L'amendement n° 879 de M. David Magnier à l'article 8 bis du projet de loi relatif à la protection des enfants (première lecture).
REJETÉRésultat du vote
Les députés ont rejeté le 17 juillet 2026 l'amendement n° 879 de M. David Magnier à l'article 8 bis du projet de loi relatif à la protection des enfants (première lecture).
Au total, 84 députés ont pris part au vote : 69 % ont voté contre, 24 % ont voté en faveur, et 7 % se sont abstenus.
Infos
| Date | 17 juillet 2026 | |
| Type de vote | Amendement | |
| Dossier | Projet de loi relatif à la protection des enfants |
Résumé de l'amendement
Cet amendement vise à renforcer le dispositif de la conférence familiale en précisant que cette réunion réunissant la famille élargie et les proches doit être systématiquement privilégiée avant toute demande de placement d'enfant auprès des autorités judiciaires.
Les auteurs de l'amendement estiment que la conférence familiale en amont permet d'éviter les ruptures brutales du cadre de vie de l'enfant et de trouver des solutions au sein de l'entourage proche. Selon eux, cette priorité répondrait aussi à la saturation des structures d'hébergement.

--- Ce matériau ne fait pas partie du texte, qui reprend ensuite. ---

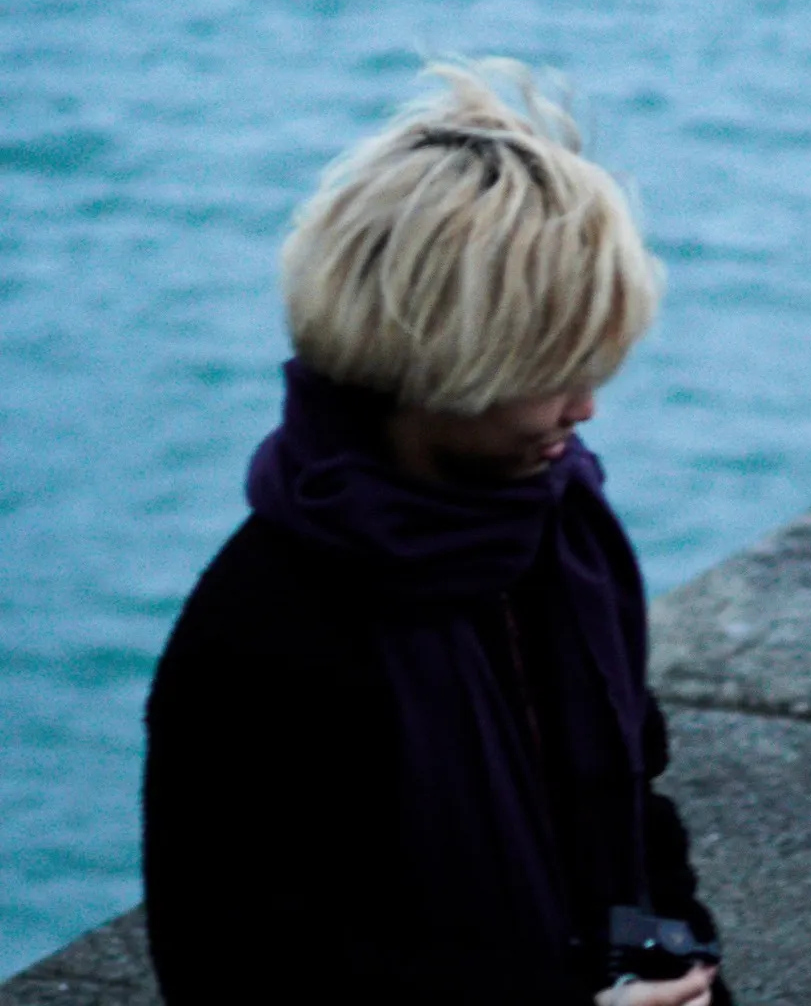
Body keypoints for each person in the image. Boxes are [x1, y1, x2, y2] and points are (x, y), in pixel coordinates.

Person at [142, 61, 730, 1006]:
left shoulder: (560, 533)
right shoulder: (265, 634)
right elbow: (244, 969)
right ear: (447, 361)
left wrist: (689, 973)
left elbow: (632, 802)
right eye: (555, 372)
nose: (586, 408)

Ce texte est un résumé de l'exposé des motifs.
La position des groupes
Les votes des députés et des groupes
Exposé des motifs de l'amendement
L'objectif d'un amendement est de modifier ou d'ajouter une mesure d'un projet ou d'une proposition de loi. Le ou les députés qui rédigent l'amendement écrivent également un exposé des motifs.

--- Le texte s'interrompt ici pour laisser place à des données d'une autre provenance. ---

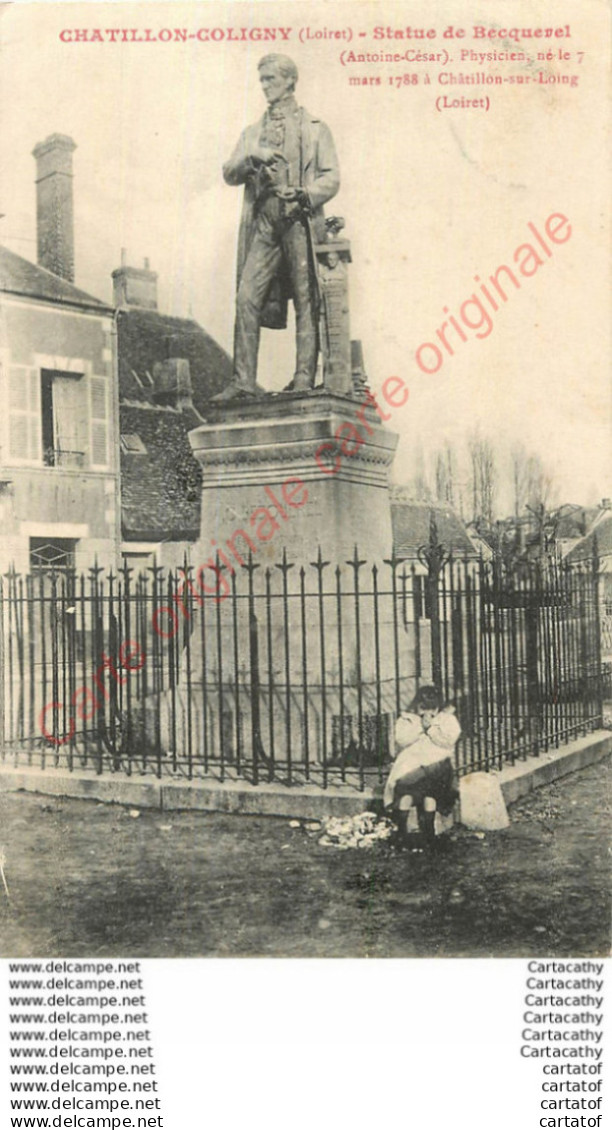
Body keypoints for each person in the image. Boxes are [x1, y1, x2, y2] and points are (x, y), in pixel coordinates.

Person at [214, 54, 340, 401]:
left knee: (305, 300)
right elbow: (229, 172)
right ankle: (242, 381)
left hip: (299, 219)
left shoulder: (315, 128)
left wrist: (305, 193)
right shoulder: (252, 133)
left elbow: (331, 178)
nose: (265, 86)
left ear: (289, 81)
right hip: (266, 221)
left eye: (270, 79)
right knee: (246, 298)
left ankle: (302, 378)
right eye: (262, 80)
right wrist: (253, 156)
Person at [383, 686, 461, 845]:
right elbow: (402, 740)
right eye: (423, 708)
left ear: (438, 707)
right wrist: (420, 727)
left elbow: (448, 742)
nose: (427, 713)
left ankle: (429, 832)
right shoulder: (408, 719)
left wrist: (430, 728)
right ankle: (402, 831)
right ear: (417, 705)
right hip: (412, 768)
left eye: (432, 708)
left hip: (435, 769)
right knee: (407, 791)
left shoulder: (446, 720)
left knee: (430, 791)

Cet amendement vise à consolider le dispositif de la « conférence familiale » introduit en commission à l’article 8 bis, en précisant son articulation temporelle stratégique.
Pour éviter les ruptures brutales du cadre de vie de l’enfant et répondre à la saturation des structures d’hébergement, la recherche de solutions au sein de l’entourage proche doit s’opérer le plus en amont possible. Cet amendement indique donc que cette instance de concertation – qui réunit la famille élargie et les proches – doit être prioritairement favorisée avant toute saisine de l’autorité judiciaire aux fins de placement.

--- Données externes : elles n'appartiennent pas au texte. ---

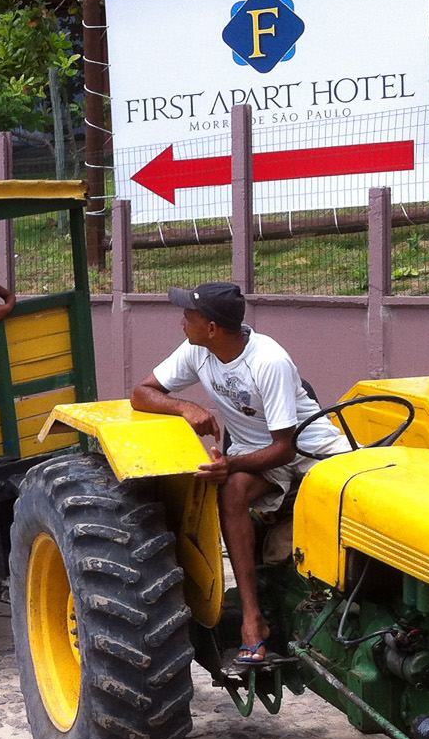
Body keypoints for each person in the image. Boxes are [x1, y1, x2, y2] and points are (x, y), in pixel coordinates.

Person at [130, 280, 348, 668]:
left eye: (188, 315)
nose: (182, 321)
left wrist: (230, 462)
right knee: (231, 491)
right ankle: (253, 620)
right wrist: (184, 407)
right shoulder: (198, 350)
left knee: (355, 505)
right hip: (256, 451)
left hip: (309, 451)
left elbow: (286, 447)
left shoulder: (269, 361)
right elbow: (141, 393)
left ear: (212, 327)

En mobilisant les solidarités familiales (accueil par un membre de la famille, soutien logistique de proximité), ce dispositif permet d’éviter des placements institutionnels évitables, dans l’intérêt supérieur de l’enfant. Afin de garantir sa recevabilité financière au titre de l’article 40, cet amendement transforme la faculté en une orientation des pratiques professionnelles, sans créer d’obligation procédurale ou de charge nouvelle pour les services départementaux.